Why We Invested: Everest Labs

Robots as a service

Everest Labs, one of our newest portfolio companies, is the latest in a series of investments we’ve made in early-stage startups that use AI, robotics and vision to solve industrial sized problems.

The company does for the recycling industry what Canvas does for factories; Osara does for warehouses; and Tortuga does for farms: make operations more efficient and safer. (In fact, we were introduced to Everest by our co-investors with Canvas.)

Robots pluck recyclables from conveyor belt and place them in the proper bin, sorting through waste faster — and, crucially, much safer — than humans. The result: Recycling centers reduce costs, improve productivity and route far more material away from landfills.

Reason 1: It’s a big problem … with a ‘why now’

It turns out, this seemingly simple problem is a particularly costly one for recycling centers, which pay up to $65 an hour to human sorters and collectively lose billions of dollars to errors and inefficiency each year.

The deck summarized the problem with two key stats:

  • 34% of non-landfill waste (87 million tons a year) is still processed by humans at material recovery facilities; and  
  • $20B+ worth of recyclables end up in landfills every year in the U.S. alone.

There’s also a strong “why now” component to the problem, as China in 2018 upended global trash and recycling markets by banning imports of mixed paper and plastic, and also severely limiting imports of scrap metal. (Waste Management, the largest residential recycler in the U.S., now exports just 3% of its recycled material to China — down from 30% at the peak.)

With fewer options to export trash, recycling centers are incentivized to make use of as much recycled material as they can.

Reason 2: Robots are the ideal solution

Robots are a particularly good option for sorting trash because it’s such a dangerous and dirty job.

When we visited recycling centers, we easily understood the problem, based on the number of empty slots we saw along massive conveyor belts that carry trash for sorting.
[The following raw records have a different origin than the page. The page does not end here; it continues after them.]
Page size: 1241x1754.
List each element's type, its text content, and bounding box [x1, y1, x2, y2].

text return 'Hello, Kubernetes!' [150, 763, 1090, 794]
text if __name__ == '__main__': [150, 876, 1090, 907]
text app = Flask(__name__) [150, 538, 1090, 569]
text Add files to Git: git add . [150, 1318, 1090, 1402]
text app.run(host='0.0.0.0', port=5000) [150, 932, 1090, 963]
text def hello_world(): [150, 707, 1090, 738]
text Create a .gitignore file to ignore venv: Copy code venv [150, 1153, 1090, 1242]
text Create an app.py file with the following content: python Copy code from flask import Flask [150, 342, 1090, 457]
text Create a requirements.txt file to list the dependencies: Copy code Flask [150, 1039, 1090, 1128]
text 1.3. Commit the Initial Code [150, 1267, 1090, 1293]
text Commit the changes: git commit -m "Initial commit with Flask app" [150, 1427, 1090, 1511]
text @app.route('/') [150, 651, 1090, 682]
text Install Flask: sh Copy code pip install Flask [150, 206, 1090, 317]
It’s common for a worker to get poked by a sharp object and take time off. Despite the unusually high hourly rate, it’s also a hard job to fill because of the danger and poor work environment.

The simple, repetitive nature of the tasks also makes it an ideal fit for robots. For humans, these cause overuse injuries over time that hurt productivity and add to healthcare costs.

There’s also the question of speed. Operators of recycling centers told us their workers pick an average of 40 to 60 items per hour. If a robot arm could do better than that, 24 hours a day, seven days a week without a huge upfront cost, they told us, it would be an easy decision.

Reason 3: RaaS model

The first time we met founders JD Ambati and Pratik Khadloya, they gave us demonstration of an early version of their robot. We immediately got the appeal. Rather than a $300k machine that a recycler would be forced to retrofit its operations around, this was a simple robotic arm that was then paired with advanced sensors and AI.

This scaled-down approach to hardware meshes with what we’ve learned with other robotics investments. We’ve come to understand how important it is that robotic solutions drop easily within a customer’s existing footprint.

This alleviates two of the largest hurdles to adoption: First, the up-front operational cost. Second, ease of deployment. Most companies in this space require an enormous up-front cost — the cost of the machine and retrofitting — in exchange for promised savings down the road. Everest offers a RaaS (robots as a service) model: a monthly operational fee with no up-front capital costs.

Reason 4: The right team

Ambati and Khadloya had the combination of business and technical expertise that we look for in a founding team. 

Ambati had executed go-to-market strategies for startups in prior sales and business development roles — including several exits and at least one IPO. Khadloya was steeped in AI, robotics and optics, and he demonstrated that he understood the complexities of offering robotics as a service.

Also, they had worked together at previous companies, we felt they could deliver.

Reason 5: They have interested customers 

During our due diligence, we spoke with several of the largest recycling companies in the U.S. They confirmed the challenges they’re confronting and talked us through what they liked and didn’t like about the many competitor options out there. Two of them offered up their facilities for testing the Everest Labs robots.

These were terrific signs that Everest Labs was onto something. 

Reason 6: Beyond recycling

Waste management isn’t an area we’d typically gravitate to. But this investment fits nicely with other investments we’ve made combining AI, robotics and optics. We also saw the potential for Everest Labs to expand into other verticals — anywhere you see a large conveyor with people lining its sides.